Giornalista famoso per le sue inchieste sul malaffare, ha dato le dimissioni dall’Espresso per giusta causa.
In un ordine di servizio firmato oggi da Maurizio Molinari, tra le cose che comunica ai giornalisti di Repubblica c’è la notizia che “a far data dal primo marzo con la qualifica di capo redattore e l’incarico da inviato a riporto del direttore, entra a far parte della nostra redazione il collega Lirio Abbate, la cui importante storia professionale tutti voi conoscete e a cui do il mio benvenuto, sapendo quale importante valore aggiunto sarà in grado di portare al giornale”.
Non sono parole di convenienza, Lirio Abbate è veramente una delle più importanti firme del giornalismo di inchiesta sul malaffare legato alla corruzione e alle mafie, lavori giornalistici e libri per cui ha ricevuto minacce di morte che lo costringono a vivere con la scorta.
Si conclude così l’assurda storia di cui è stato vittima Abbate, che vice direttore e editorialista dell’Espresso, aveva accettato la direzione dopo le dimissioni di Marco Da Milano, date in polemica con la decisione di Gedi di vendere lo storico settimanale alla Bfc di Danilo Iervolino, notizia che aveva sconvolto la redazione.
Abbate aveva offerto al nuovo editore di lasciare la direzione e a luglio era stato confermato. Traslochi di sede, nuovi sistemi editoriali, giornalisti sospettosi di fronte al nuovo proprietario, Abbate ha retto la baracca, fino a presentare il piano editoriale del nuovo Espresso previsto per gennaio 2023.

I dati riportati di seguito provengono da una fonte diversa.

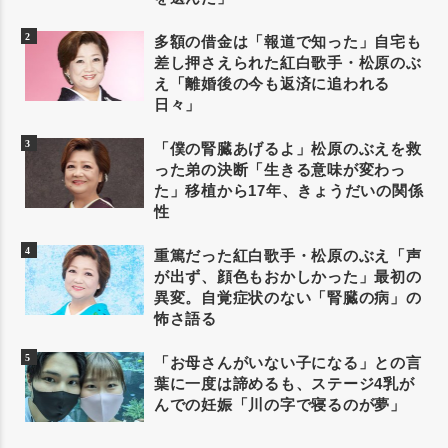
多額の借金は「報道で知った」自宅も
差し押さえられた紅白歌手・松原のぶ
え「離婚後の今も返済に追われる
日々」
「僕の腎臓あげるよ」松原のぶえを救
った弟の決断「生きる意味が変わっ
た」移植から17年、きょうだいの関係
性
重篤だった紅白歌手・松原のぶえ「声
が出ず、顔色もおかしかった」最初の
異変。自覚症状のない「腎臓の病」の
怖さ語る
「お母さんがいない子になる」との言
葉に一度は諦めるも、ステージ4乳が
んでの妊娠「川の字で寝るのが夢」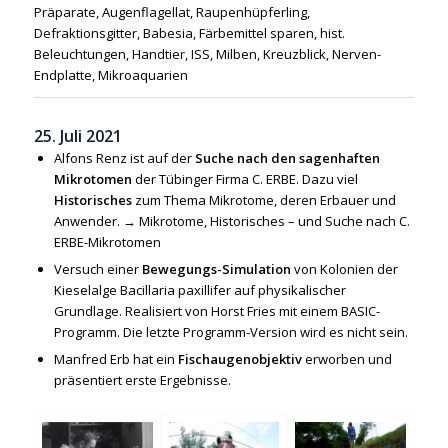
Präparate, Augenflagellat, Raupenhüpferling,
Defraktionsgitter, Babesia, Färbemittel sparen, hist.
Beleuchtungen, Handtier, ISS, Milben, Kreuzblick, Nerven-
Endplatte, Mikroaquarien
25. Juli 2021
Alfons Renz ist auf der
Suche nach den sagenhaften
Mikrotomen
der Tübinger Firma C. ERBE. Dazu viel
Historisches
zum Thema Mikrotome, deren Erbauer und
Anwender. →
Mikrotome, Historisches – und Suche nach C.
ERBE-Mikrotomen
Versuch einer
Bewegungs-Simulation
von Kolonien der
Kieselalge
Bacillaria paxillifer
auf physikalischer
Grundlage. Realisiert von Horst Fries mit einem BASIC-
Programm. Die letzte Programm-Version wird es nicht sein.
Manfred Erb hat ein
Fischaugenobjektiv
erworben und
präsentiert erste Ergebnisse.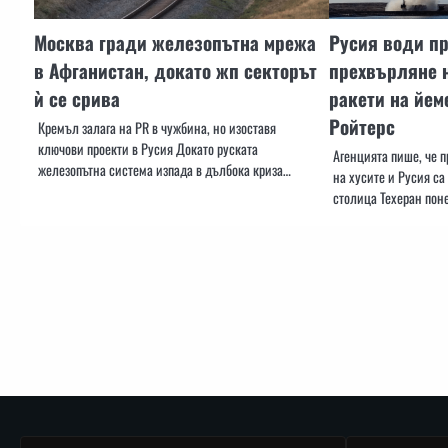
Москва гради железопътна мрежа
Русия води пр
в Афганистан, докато жп секторът
прехвърляне 
ѝ се срива
ракети на йем
Ройтерс
Кремъл залага на PR в чужбина, но изоставя
ключови проекти в Русия Докато руската
Агенцията пише, че 
железопътна система изпада в дълбока криза…
на хусите и Русия са
столица Техеран пон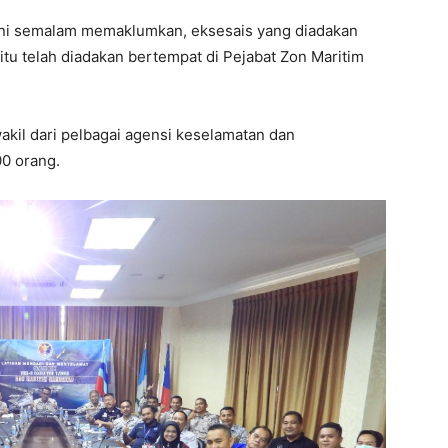
sini semalam memaklumkan, eksesais yang diadakan
itu telah diadakan bertempat di Pejabat Zon Maritim
akil dari pelbagai agensi keselamatan dan
0 orang.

Ma Iervolino è preoccupato per la linea informativa del giornale molto rigorosa e un po’ antagonista che sembra inadatta a intercettare un pubblico più vasto e meno politicizzato a cui punta il nuovo editore. Iervolino si convince che Abbate non sarà in grado di corrispondergli e decide di cambiare direttore. Nomina dunque Alessandro Mauro Rossi, direttore di Forbes e colonna di Bfc media, a capo dell’Espresso, comunicando a Abbate di essere sollevato dalla direzione e retrocesso al ruolo di caporedattore. Uno sgarbo inaudito per cui Abbate si mette in ferie e si rivolge all’avvocato Giovanni D’Amati, contestando danni reputazionali e chiedendo la buonuscita come se fosse stato licenziato.
La trattativa non decolla e Abbate decide di dare le dimissioni per giusta causa.
Da parte di Gedi arriva solidarietà e l’impegno di trovargli una degna collocazione a Repubblica, con cui il giornalista aveva iniziato a scrivere qualche inchiesta. Oggi è arrivata l’assunzione.